This plugin collects Ceph performance counters from the Ceph Storage System for:
- MON (Ceph Monitor Daemon)
- OSD (Ceph Object Storage Daemon)
- MDS (Ceph Metadata Server Daemon)
The perf counters data are accessed via the Ceph admin socket. The intention is that data will be collected, aggregated and fed into another tool for graphing and analysis.
This plugin is used in the [Snap framework] (http://github.com/intelsdi-x/snap).
In order to use this plugin you need Ceph cluster running.
- [Ceph Storage Cluster] (http://ceph.com/)
- [Ceph Administration Tool] (http://docs.ceph.com/docs/v9.0.2/man/8/ceph/)
- Root privileges might be needed
The quickest way to get a Ceph cluster up and running is to follow the Getting Started guides available at http://ceph.com/resources/downloads/. It can be tested also on a fake local cluster on Your machine. Read more about how to deploy fake local Ceph cluster.

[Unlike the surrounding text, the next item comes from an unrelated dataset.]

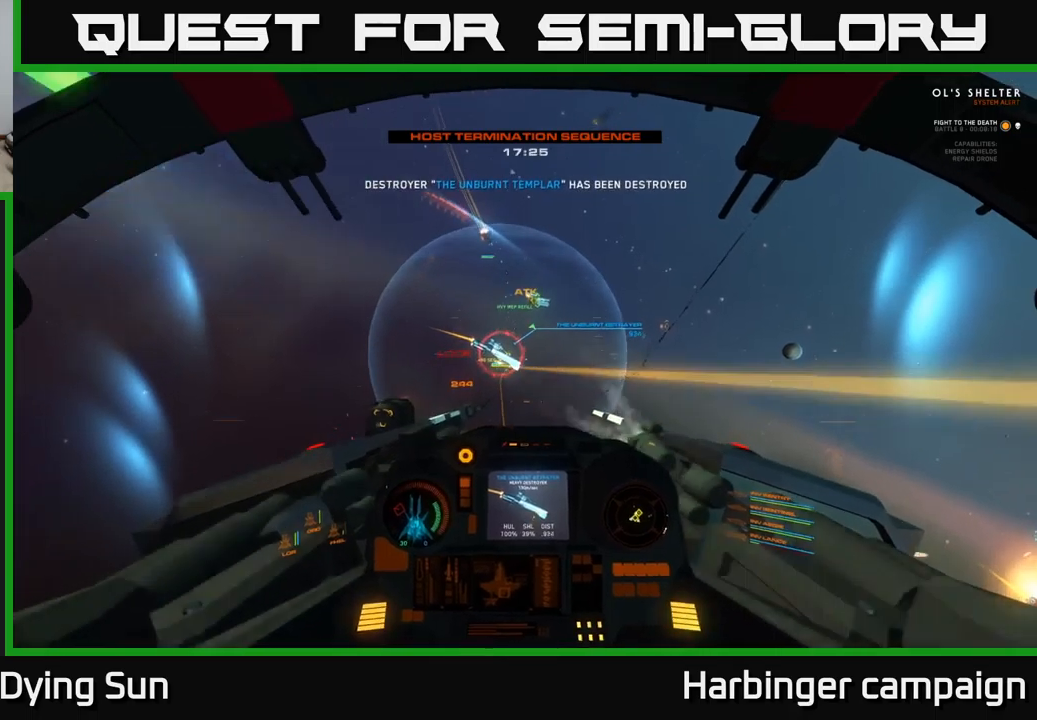
{"buttons": ["R2"], "left_stick": "center", "right_stick": "right", "events": [[67, "L2", "up"], [67, "R2", "up"], [183, "R2", "down"], [267, "L2", "down"], [300, "R2", "up"], [317, "right_stick", "right"], [417, "R2", "down"], [433, "L2", "up"]]}
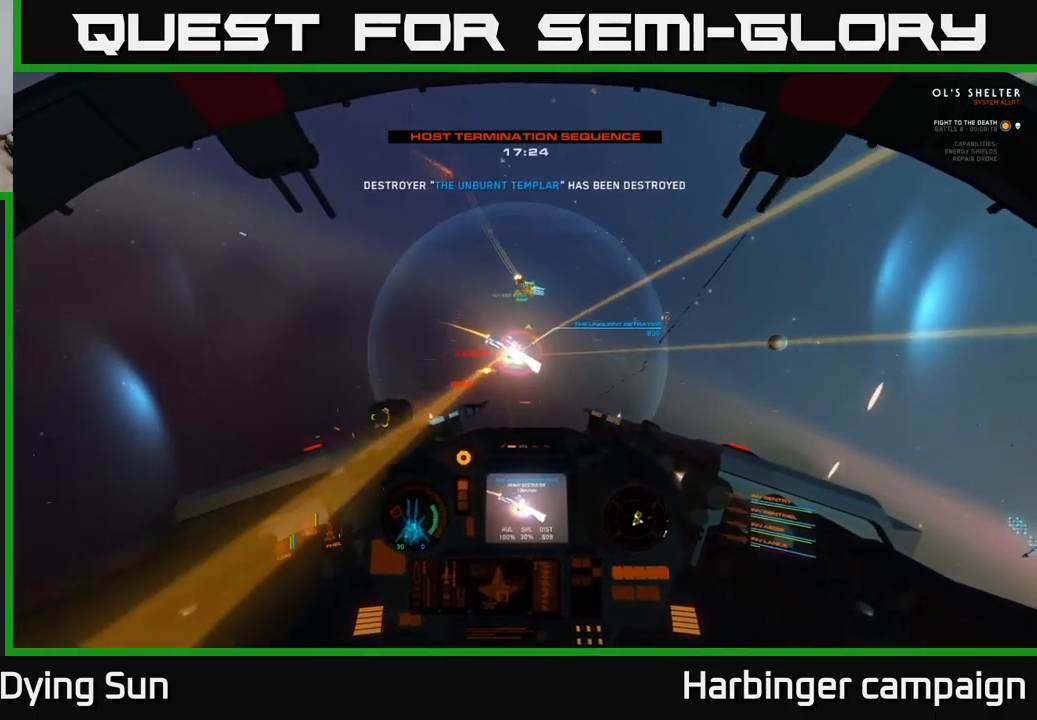
{"buttons": [], "left_stick": "center", "right_stick": "down", "events": [[17, "R2", "up"], [133, "R2", "down"], [267, "R2", "up"], [300, "L2", "down"], [300, "right_stick", "center"], [367, "R2", "down"], [400, "L2", "up"], [483, "R2", "up"], [483, "right_stick", "down"]]}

Fork https://github.com/intelsdi-x/snap-plugin-collector-ceph
Clone repo into $GOPATH/src/github.com/intelsdi-x/
:
$ git clone https://github.com/<yourGithubID>/snap-plugin-collector-ceph.git
Build the plugin by running make within the cloned repo:
$ make
This builds the plugin in /build/${GOOS}/${GOARCH}
-
Set up the Snap framework
-
Ensure
$SNAP_PATH
is exportedexport SNAP_PATH=$GOPATH/src/github.com/intelsdi-x/snap/linux/x86_64
-
Set proper Snap Global Config field(s) to customize Ceph's path:
Namespace | Data Type | Description |
---|---|---|
path | string | Path to "ceph" executable. Defaults to"/usr/bin" |
socket_path | string | The location of the ceph monitoring sockets. Defaults to "/var/run/ceph" |
socket_prefix | string | The first part of socket names. Defaults to "ceph-" |
socket_ext | string | Extension for socket filenames. Defaults to "asok" |
If sockets do not have prefix, set socket_prefix="none" |
Sample Global Config is available in folder /examples/configs.
To learn more about this plugin and ceph perf counters, visit:
Resetting the perf counters before measurement is recommended. This feature was added in the Ceph 0.90 (Hammer release):
$ sudo ceph daemon <daemon-name> perf reset all | <perf_cnt_name>
This plugin has the ability to dynamically gather all Ceph perf counters straight from your Ceph version:
- Example metric list for Ceph 11.0.2:
By default metrics are gathered once per second.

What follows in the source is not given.